What you have to do
The lines below that include the word "space" are to be reported.

Record set
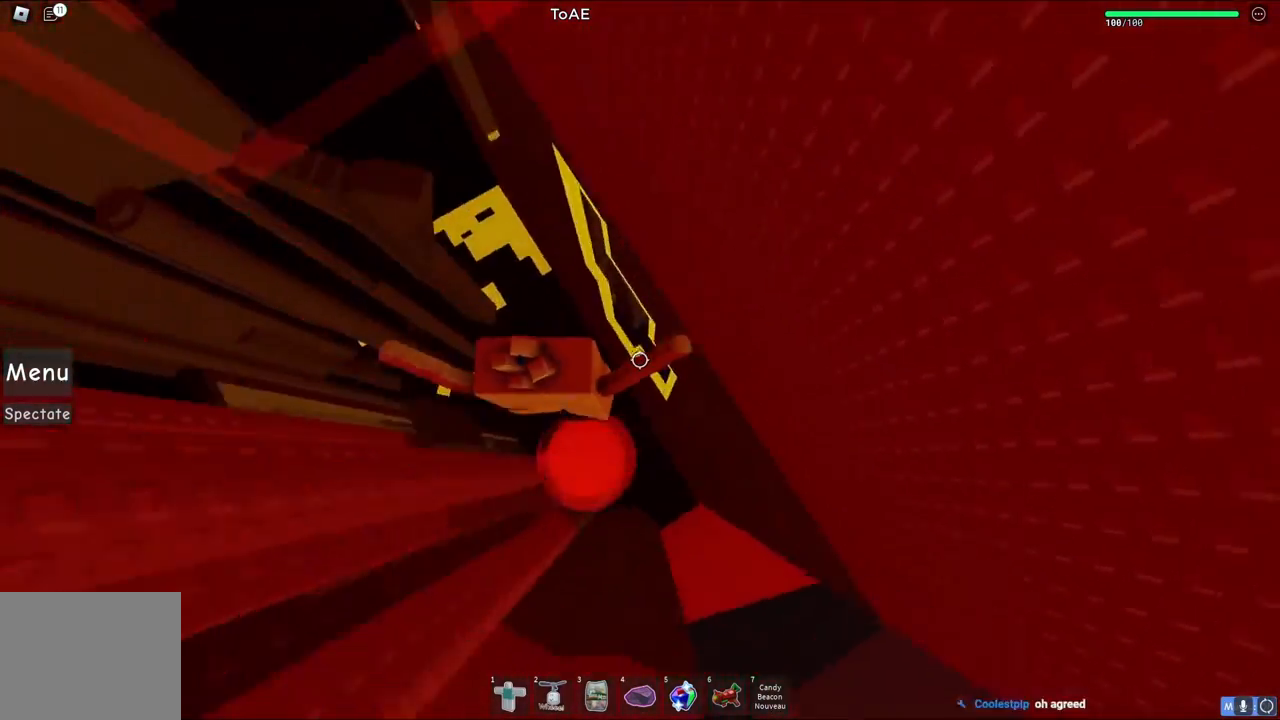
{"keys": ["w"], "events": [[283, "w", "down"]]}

==

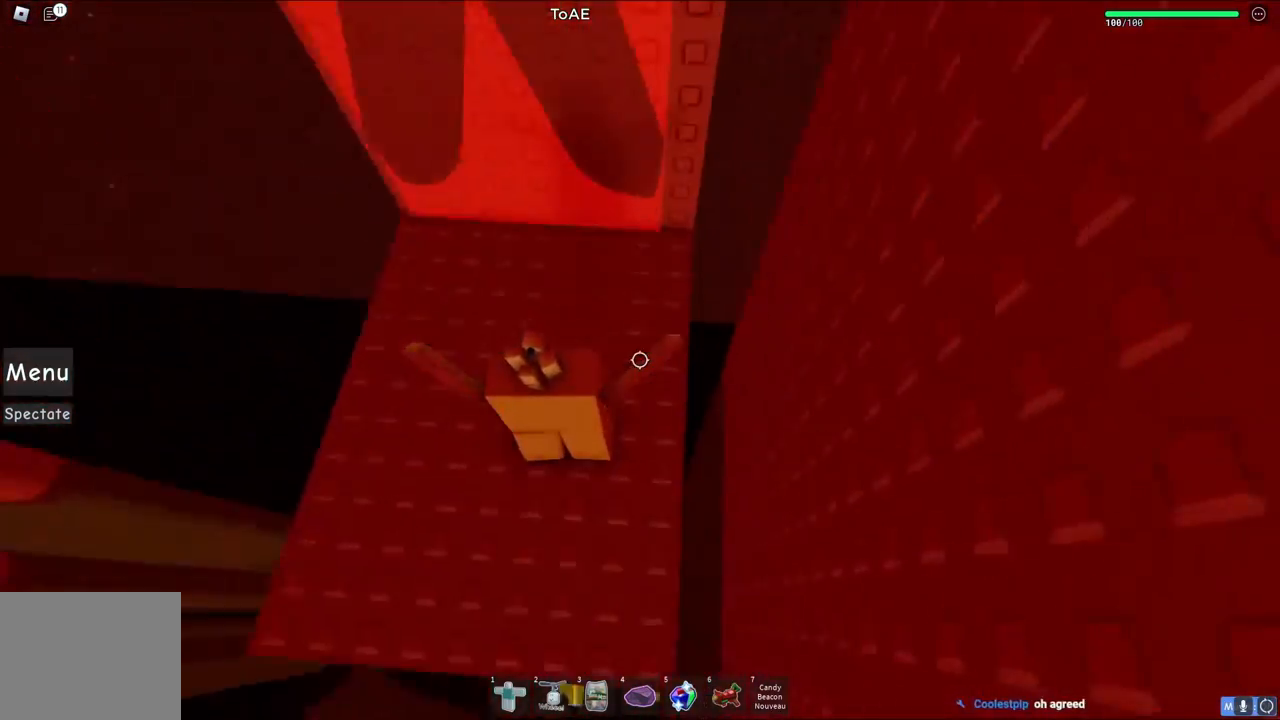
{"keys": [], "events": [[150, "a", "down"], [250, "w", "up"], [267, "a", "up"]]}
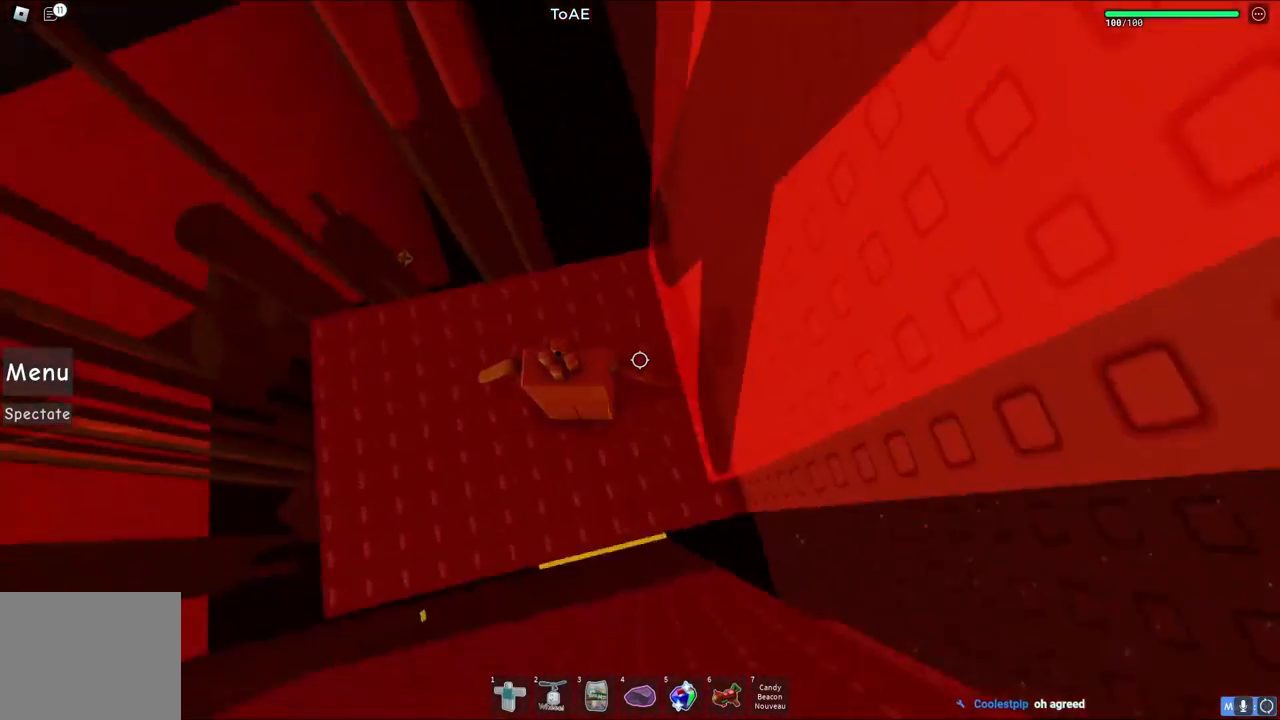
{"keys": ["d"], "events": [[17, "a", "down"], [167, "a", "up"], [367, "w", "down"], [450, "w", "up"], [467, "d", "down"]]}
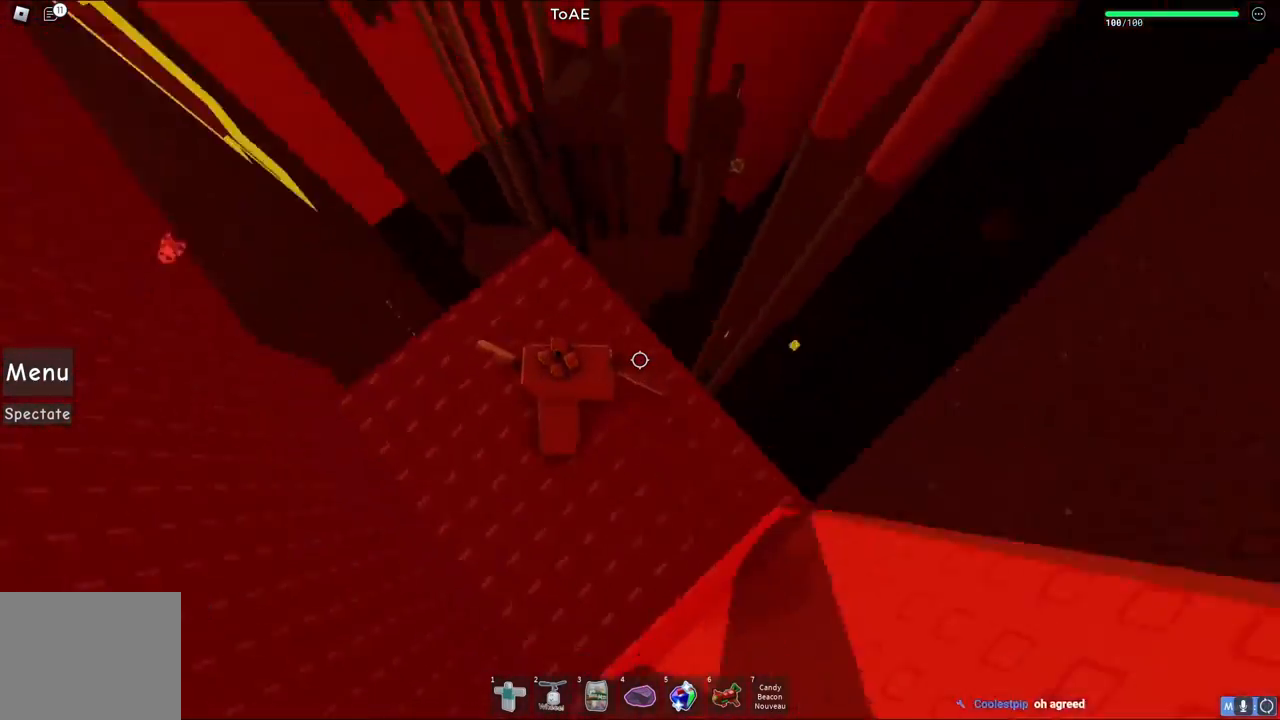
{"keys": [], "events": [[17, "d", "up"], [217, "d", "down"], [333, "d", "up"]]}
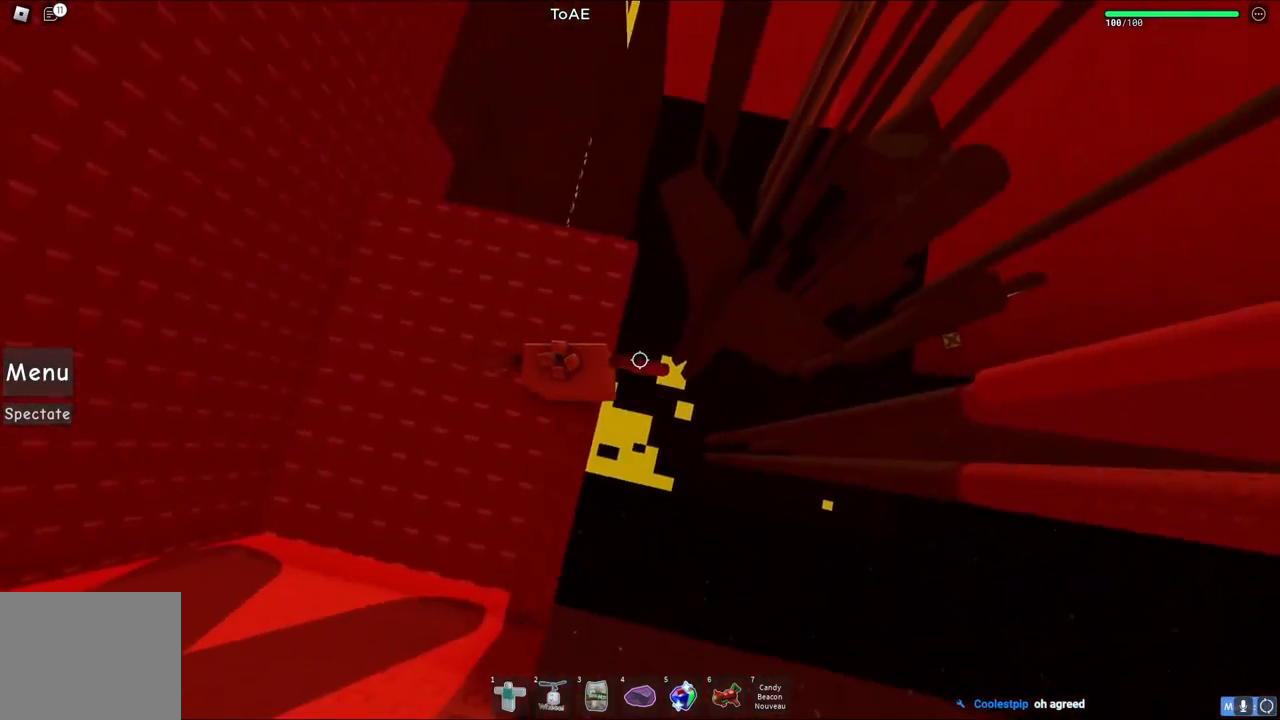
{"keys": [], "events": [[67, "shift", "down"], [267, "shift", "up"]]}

...

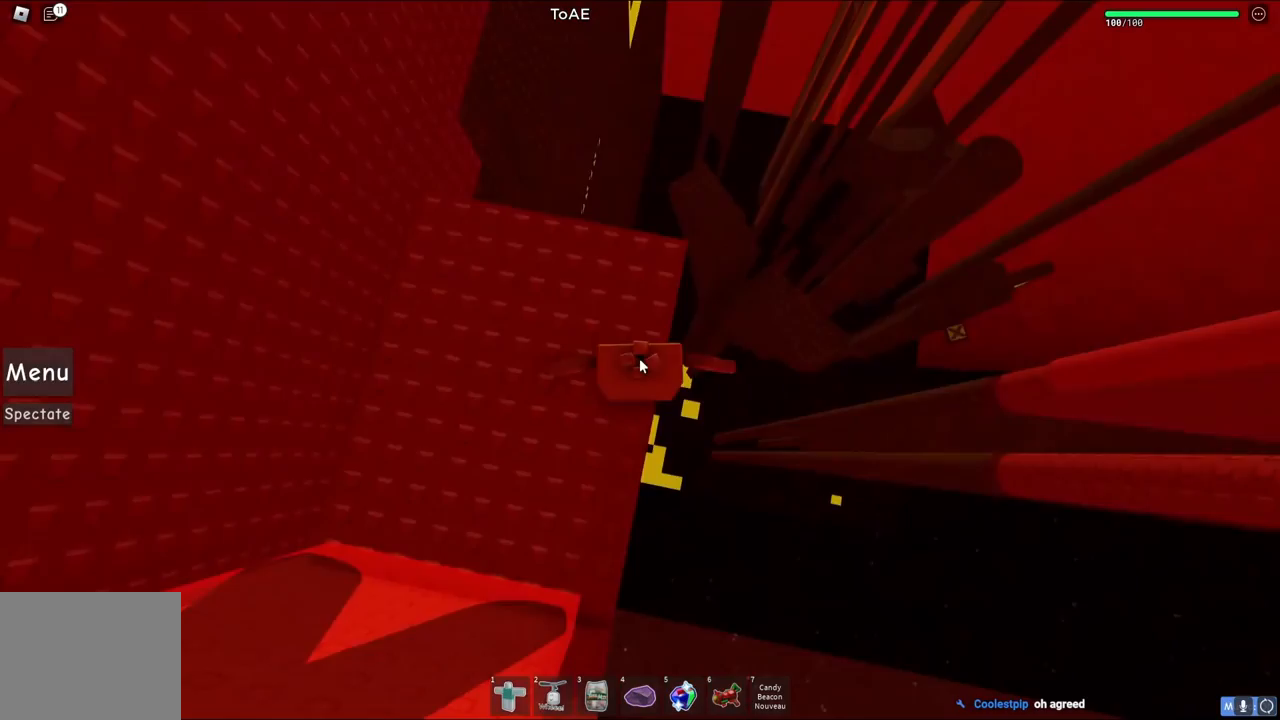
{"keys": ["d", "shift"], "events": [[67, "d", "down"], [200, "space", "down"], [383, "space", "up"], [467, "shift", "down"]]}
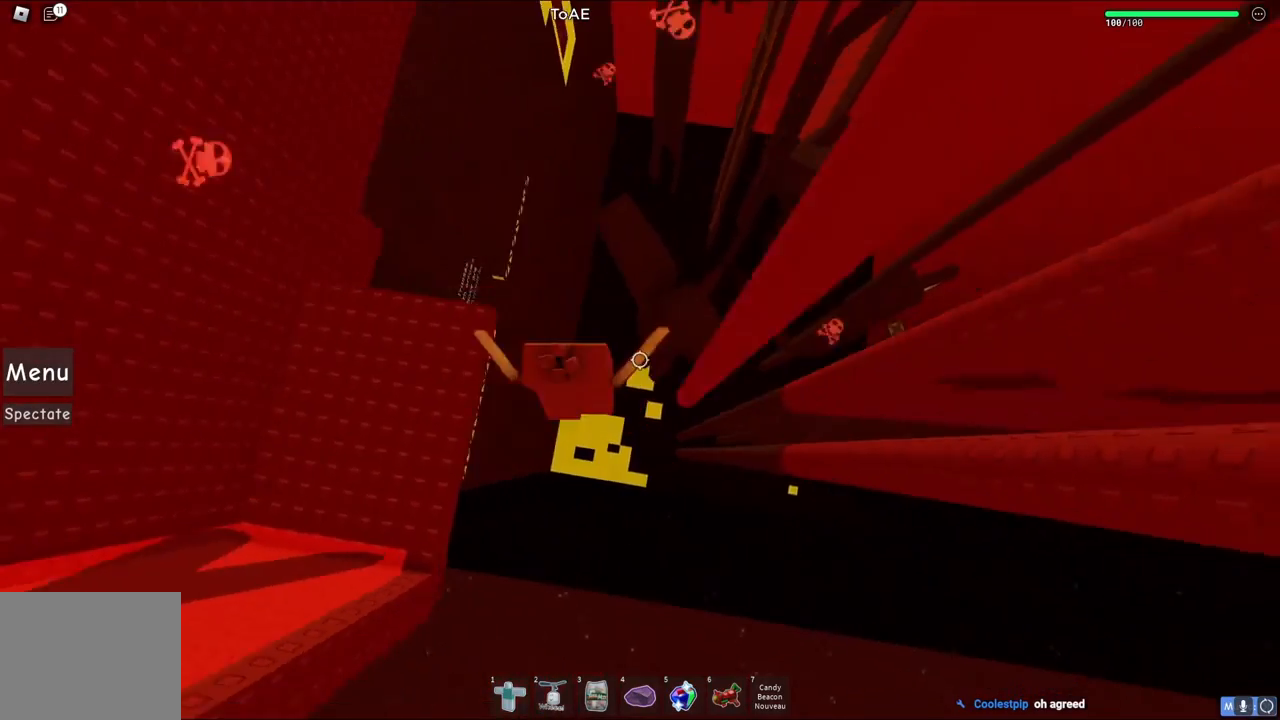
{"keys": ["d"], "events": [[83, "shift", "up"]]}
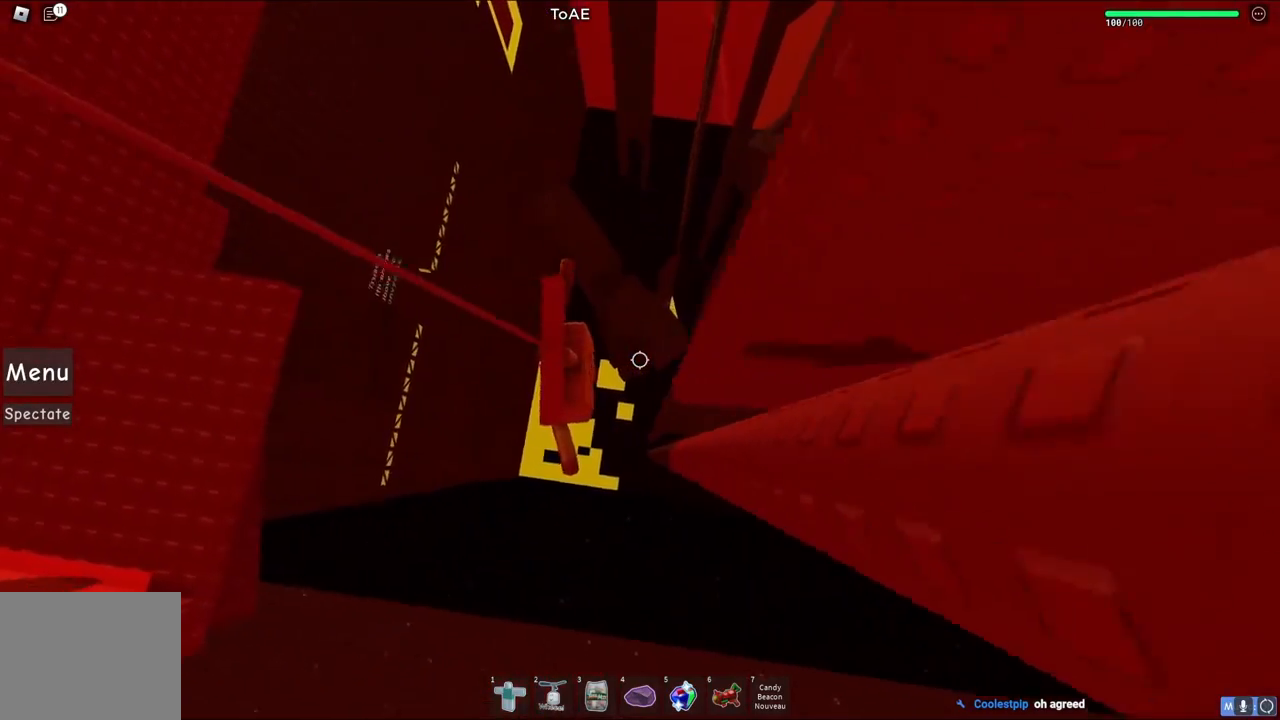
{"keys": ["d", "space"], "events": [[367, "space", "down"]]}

Exercise result
{"keys": ["d", "shift"], "events": [[67, "d", "down"], [200, "space", "down"], [383, "space", "up"], [467, "shift", "down"]]}
{"keys": ["d", "space"], "events": [[367, "space", "down"]]}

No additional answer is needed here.